### Provided passage

┌──

All samples are available in your ZED installation folder and on our Github.

Integrations

Python, C#, and C wrappers

Unity

  • Added support for ZED SDK 4.0.
  • Added support of BODY_38 and BODY_70 in the Body Tracking scene.
  • The Fusion API is not available in the Unity plugin for the moment.
    • Use Live Link for Unity to fuse skeletons from multiple cameras in Unity.
  • Get started with our Unity plugin alongside its documentation

Live Link for Unity

  • Introducing a new sample that sends Body tracking data from a C++ sample to Unity via UDP. This sample supports single-camera setups as well as multiple-camera setups using the Fusion API.
  • Get started with our Live Link for Unity sample alongside its documentation.

Unreal Engine

  • Added support for ZED SDK 4.0.
  • Added support of BODY_38 and BODY_70 in the Body Tracking level.
  • The Fusion API is not available in the UE5 plugin for the moment.
    • Use Live Link for Unreal Engine 5 to fuse skeletons from multiple cameras in UE5.
  • Get started with our Unreal Engine 5 plugin alongside its documentation
  • Deprecated the custom Unreal Engine 4 build integration. It will not support ZED SDK 4.0.

Live Link for Unreal Engine 5

ROS 2

  • Added support for ZED X and ZED X Mini.
  • Added support for ZED SDK 4.0. Fusion API integration coming soon with native multi-camera support.
  • Improved Positional Tracking module.
    • Added the parameter pos_tracking.set_as_static for applications with a static camera monitoring a robotics environment.
    • New message on topic ~/pose/status with the current status of the pose from the ZED SDK.
    • New message on topic ~/odom/status with the current status of the odometry from the ZED SDK.
  • Added support for the Geo-tracking API fusion module.
  • Added support for the new Body Tracking module.
    • The RVIZ2 plugin supports the new BODY_38 and BODY_70 skeleton models.
  • Improved Object Detection module.
    • Added the parameter object_detection.allow_reduced_precision_inference to allow inference to run at a lower precision to improve runtime and memory usage.
    • Added the parameter object_detection.max_range to define an upper-depth range for detections.
  • Added examples of Dockerfile to create Docker images for ROS 2 Humble on Desktop PC and NVIDIA Jetson devices.
  • New examples and tutorials.
  • Other new features and improvements. Full changelog available on GitHub.

Known issues

  • Maxwell and Kepler GPUs (compute capabilities 35, 50, and 52) are not supported using CUDA 11.x, only with CUDA 10.2
  • Windows installers are not signed due to certificate expiry, this should be resolved for the next releases.

└──

### Work item A
According to the ZED SDK release notes, which GPUs are not supported with CUDA 11.x?

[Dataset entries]
┌──

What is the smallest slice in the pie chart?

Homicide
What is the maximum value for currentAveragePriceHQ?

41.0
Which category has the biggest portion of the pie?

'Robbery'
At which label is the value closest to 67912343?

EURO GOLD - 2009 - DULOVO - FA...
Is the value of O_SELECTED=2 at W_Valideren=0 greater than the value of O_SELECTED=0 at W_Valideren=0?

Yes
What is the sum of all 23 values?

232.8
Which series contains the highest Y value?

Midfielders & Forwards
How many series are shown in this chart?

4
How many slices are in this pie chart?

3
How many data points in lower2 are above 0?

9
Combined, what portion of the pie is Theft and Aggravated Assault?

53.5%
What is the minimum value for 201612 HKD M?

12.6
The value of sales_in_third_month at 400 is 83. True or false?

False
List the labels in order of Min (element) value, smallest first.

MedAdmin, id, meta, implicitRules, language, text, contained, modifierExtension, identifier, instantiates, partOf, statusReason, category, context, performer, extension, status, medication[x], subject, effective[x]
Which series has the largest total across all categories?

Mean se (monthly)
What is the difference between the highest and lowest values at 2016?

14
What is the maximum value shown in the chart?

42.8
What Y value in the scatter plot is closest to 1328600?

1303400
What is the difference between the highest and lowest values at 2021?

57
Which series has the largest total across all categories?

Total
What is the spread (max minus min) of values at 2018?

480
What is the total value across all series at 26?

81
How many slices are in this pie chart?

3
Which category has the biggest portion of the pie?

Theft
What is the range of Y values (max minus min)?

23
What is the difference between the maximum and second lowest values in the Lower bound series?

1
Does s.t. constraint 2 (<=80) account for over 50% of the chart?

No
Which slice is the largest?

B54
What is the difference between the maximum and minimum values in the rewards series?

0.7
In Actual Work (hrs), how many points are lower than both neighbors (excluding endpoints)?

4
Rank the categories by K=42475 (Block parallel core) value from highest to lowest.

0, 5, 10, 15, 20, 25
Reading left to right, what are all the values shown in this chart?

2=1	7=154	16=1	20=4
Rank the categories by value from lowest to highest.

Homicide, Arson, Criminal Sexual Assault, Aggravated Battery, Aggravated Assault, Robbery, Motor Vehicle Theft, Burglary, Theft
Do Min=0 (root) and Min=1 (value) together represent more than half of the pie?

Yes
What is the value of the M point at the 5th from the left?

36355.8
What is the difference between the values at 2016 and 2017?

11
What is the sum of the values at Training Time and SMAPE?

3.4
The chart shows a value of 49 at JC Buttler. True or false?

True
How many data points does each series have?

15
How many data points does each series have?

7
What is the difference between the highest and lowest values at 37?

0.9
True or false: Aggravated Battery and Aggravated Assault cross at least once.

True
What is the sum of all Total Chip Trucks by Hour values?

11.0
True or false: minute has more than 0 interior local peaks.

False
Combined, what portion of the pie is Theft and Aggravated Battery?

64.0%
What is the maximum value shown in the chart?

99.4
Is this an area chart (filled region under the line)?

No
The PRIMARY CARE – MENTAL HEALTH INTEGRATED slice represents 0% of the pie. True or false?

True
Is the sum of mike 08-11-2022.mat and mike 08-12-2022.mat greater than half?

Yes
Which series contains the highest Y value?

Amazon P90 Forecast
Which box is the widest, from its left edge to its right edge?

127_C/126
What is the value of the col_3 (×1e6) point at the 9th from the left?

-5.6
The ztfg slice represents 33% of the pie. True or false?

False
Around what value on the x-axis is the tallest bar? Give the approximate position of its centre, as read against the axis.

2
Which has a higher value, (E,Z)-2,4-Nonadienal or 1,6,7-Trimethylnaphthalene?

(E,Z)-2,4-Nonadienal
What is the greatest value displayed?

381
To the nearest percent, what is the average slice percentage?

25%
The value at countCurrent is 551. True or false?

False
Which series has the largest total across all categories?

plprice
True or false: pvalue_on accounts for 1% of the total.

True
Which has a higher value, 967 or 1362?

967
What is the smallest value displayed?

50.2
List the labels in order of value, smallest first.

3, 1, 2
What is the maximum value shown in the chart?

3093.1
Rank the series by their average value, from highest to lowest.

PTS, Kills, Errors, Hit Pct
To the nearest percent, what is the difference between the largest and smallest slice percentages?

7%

└──

### Work item B
Please print the dataset entries word for word, starting at the first line of the records and going on through the line with "At which label", both included.

### Worked solution A
Maxwell and Kepler GPUs (compute capabilities 35, 50, and 52)

### Worked solution B
What is the smallest slice in the pie chart?

Homicide
What is the maximum value for currentAveragePriceHQ?

41.0
Which category has the biggest portion of the pie?

'Robbery'
At which label is the value closest to 67912343?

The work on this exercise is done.